I was in DC yesterday and tried live blogging from the Spiritual Youth for Reproductive Freedom (SYRF) Student Summit put on by the Religious Coalition for Reproductive Choice, but my blackberry wouldn’t cooperate. Today SYRF students from around the country are on Capitol Hill lobbying their congressmen to endorse the REAL Act. It was great to be around so many students that are engaged and active on this issue. During lunch I chatted with some of the students about the dangers of ab-only programs and we started talking about the benefits of peer education. Sure enough, the Daily News ran a story today that mentions a peer education group in NYC.

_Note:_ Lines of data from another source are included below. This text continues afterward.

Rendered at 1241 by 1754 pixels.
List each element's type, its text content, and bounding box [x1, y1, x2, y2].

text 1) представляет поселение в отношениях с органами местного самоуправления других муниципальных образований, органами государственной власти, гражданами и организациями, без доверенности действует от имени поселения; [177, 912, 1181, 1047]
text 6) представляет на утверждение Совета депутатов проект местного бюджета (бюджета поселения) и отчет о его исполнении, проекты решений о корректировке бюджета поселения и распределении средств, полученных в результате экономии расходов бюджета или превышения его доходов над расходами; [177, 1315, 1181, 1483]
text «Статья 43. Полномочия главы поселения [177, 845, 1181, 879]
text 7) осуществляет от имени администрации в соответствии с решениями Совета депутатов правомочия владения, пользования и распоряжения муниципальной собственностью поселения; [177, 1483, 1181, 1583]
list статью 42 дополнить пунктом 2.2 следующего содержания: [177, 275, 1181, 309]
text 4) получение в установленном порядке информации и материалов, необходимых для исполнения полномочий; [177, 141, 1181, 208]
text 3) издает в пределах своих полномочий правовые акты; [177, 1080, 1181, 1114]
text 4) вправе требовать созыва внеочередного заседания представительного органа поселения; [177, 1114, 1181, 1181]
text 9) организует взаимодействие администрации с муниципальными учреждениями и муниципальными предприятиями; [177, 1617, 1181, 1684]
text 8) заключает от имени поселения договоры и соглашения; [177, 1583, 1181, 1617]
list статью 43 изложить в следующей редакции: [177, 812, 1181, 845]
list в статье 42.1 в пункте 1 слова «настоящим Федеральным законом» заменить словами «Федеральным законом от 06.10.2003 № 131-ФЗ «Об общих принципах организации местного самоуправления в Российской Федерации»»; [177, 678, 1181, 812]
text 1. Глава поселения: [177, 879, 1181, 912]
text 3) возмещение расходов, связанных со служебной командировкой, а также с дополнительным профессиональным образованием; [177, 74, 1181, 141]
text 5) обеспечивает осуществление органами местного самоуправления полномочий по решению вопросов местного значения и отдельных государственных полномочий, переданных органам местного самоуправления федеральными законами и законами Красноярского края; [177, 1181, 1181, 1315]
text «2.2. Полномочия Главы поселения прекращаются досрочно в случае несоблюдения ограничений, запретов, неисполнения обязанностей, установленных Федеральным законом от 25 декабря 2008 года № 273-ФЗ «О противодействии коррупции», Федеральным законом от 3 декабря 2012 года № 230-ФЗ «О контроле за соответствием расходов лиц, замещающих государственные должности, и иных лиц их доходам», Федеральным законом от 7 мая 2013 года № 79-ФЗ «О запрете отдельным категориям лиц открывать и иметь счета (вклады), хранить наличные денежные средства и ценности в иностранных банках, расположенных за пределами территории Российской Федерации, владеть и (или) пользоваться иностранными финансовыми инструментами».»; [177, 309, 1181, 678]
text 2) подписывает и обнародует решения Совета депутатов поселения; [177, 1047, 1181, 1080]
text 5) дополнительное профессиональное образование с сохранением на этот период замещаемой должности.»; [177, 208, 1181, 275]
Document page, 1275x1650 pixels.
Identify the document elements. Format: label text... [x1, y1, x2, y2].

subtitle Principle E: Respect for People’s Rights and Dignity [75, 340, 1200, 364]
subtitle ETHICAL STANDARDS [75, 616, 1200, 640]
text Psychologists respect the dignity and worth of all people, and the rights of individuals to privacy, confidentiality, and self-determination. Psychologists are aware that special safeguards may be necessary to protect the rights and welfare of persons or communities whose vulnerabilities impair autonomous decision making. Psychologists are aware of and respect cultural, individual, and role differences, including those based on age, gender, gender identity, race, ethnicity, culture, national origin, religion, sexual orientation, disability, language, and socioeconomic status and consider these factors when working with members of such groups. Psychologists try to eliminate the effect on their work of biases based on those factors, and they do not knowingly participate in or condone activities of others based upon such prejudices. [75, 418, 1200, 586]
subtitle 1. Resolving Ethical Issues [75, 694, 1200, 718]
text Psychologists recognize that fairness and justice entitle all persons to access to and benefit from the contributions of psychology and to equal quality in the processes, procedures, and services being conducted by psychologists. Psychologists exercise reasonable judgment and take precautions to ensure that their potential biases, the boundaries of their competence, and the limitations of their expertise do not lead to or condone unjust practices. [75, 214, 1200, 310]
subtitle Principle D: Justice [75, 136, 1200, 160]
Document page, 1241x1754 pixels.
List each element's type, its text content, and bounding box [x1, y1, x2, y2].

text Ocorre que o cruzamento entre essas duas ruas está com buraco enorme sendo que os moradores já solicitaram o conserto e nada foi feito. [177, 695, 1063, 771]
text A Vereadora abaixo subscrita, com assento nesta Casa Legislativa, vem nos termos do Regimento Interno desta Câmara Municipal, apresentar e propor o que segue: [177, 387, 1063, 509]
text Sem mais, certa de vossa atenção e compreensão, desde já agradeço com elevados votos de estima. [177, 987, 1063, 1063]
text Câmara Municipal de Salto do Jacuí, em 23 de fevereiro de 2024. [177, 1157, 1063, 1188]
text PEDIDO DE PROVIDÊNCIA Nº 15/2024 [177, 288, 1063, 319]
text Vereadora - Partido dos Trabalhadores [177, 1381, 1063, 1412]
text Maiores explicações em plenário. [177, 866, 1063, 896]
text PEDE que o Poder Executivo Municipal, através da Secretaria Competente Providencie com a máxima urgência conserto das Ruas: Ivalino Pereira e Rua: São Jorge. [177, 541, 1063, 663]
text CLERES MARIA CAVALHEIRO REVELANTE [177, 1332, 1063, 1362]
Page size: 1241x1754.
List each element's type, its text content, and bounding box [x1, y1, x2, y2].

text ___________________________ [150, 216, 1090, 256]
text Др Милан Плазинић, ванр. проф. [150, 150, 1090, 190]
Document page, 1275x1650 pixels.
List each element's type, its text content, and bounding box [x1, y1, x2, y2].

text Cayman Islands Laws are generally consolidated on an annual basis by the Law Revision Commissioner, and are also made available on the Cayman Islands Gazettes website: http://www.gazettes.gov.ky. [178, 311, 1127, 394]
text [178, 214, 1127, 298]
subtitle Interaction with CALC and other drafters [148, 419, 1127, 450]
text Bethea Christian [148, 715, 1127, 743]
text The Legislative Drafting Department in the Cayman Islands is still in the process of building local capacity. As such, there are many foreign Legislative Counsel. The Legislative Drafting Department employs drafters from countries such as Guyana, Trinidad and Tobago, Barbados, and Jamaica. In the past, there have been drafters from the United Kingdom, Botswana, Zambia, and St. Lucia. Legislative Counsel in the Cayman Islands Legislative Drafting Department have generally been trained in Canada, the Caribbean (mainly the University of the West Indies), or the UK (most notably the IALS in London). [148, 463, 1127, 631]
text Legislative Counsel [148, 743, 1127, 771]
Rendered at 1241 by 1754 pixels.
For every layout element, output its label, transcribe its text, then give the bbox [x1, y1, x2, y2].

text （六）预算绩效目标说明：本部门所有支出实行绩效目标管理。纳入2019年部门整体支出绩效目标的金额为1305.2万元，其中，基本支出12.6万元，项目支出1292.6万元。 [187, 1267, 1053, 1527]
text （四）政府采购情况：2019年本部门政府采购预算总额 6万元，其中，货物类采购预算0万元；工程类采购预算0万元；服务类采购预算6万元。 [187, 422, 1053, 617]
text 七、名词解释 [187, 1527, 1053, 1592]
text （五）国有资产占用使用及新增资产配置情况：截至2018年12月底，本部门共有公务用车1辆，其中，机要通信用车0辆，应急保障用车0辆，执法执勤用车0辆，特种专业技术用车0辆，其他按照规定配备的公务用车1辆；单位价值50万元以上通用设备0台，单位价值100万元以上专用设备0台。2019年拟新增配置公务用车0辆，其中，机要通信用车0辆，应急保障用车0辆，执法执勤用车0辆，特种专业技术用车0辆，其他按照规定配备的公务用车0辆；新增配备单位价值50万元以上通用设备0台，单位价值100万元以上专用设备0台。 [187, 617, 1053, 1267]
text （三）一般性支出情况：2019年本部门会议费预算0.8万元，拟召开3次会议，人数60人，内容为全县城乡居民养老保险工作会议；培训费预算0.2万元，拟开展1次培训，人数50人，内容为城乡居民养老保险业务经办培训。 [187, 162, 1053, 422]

More from the article after the jump.
Shaquana Gardener is an 11th-grader in public school who works as a peer educator at Planned Parenthood. In her semester-long health ed class at school, however, birth control has not been discussed.
“They’ve taught us about HIV and AIDS and infectious diseases and how to protect yourself against them,” says the lower East Side teen. That means they’ve discussed condoms as disease fighters.
Her class has also studied how conception occurs, right down to the diagrams of the birth canal. “But contraception,” says Shaquana, “it’s not in the text book. I looked through the index. [Even] when you get to the pregnancy unit, there’s no mention of contraception.”
A spokeswoman at the city Department of Education says officials are reviewing the health education curriculum and plan to update it this fall. Perhaps this means it will come into the 21st century – or even the 20th.
No mention of contraception? That’s useful for sexually active teens wanting to avoid unintended pregnancy.
Fortunately, in addition to the Planned Parenthood there are other great programs training peer educators on issue of reproductive health. The NYCLU has an amazing program called the Teen Health Initiative that advocates for minors’ rights to confidential health care. We should all be thankful that groups like Planned Parenthood and the NYCLU have these programs. As I was reminded yesterday, the federal government gives $0 to fund comprehensive sex ed programs so we need all the help we can get.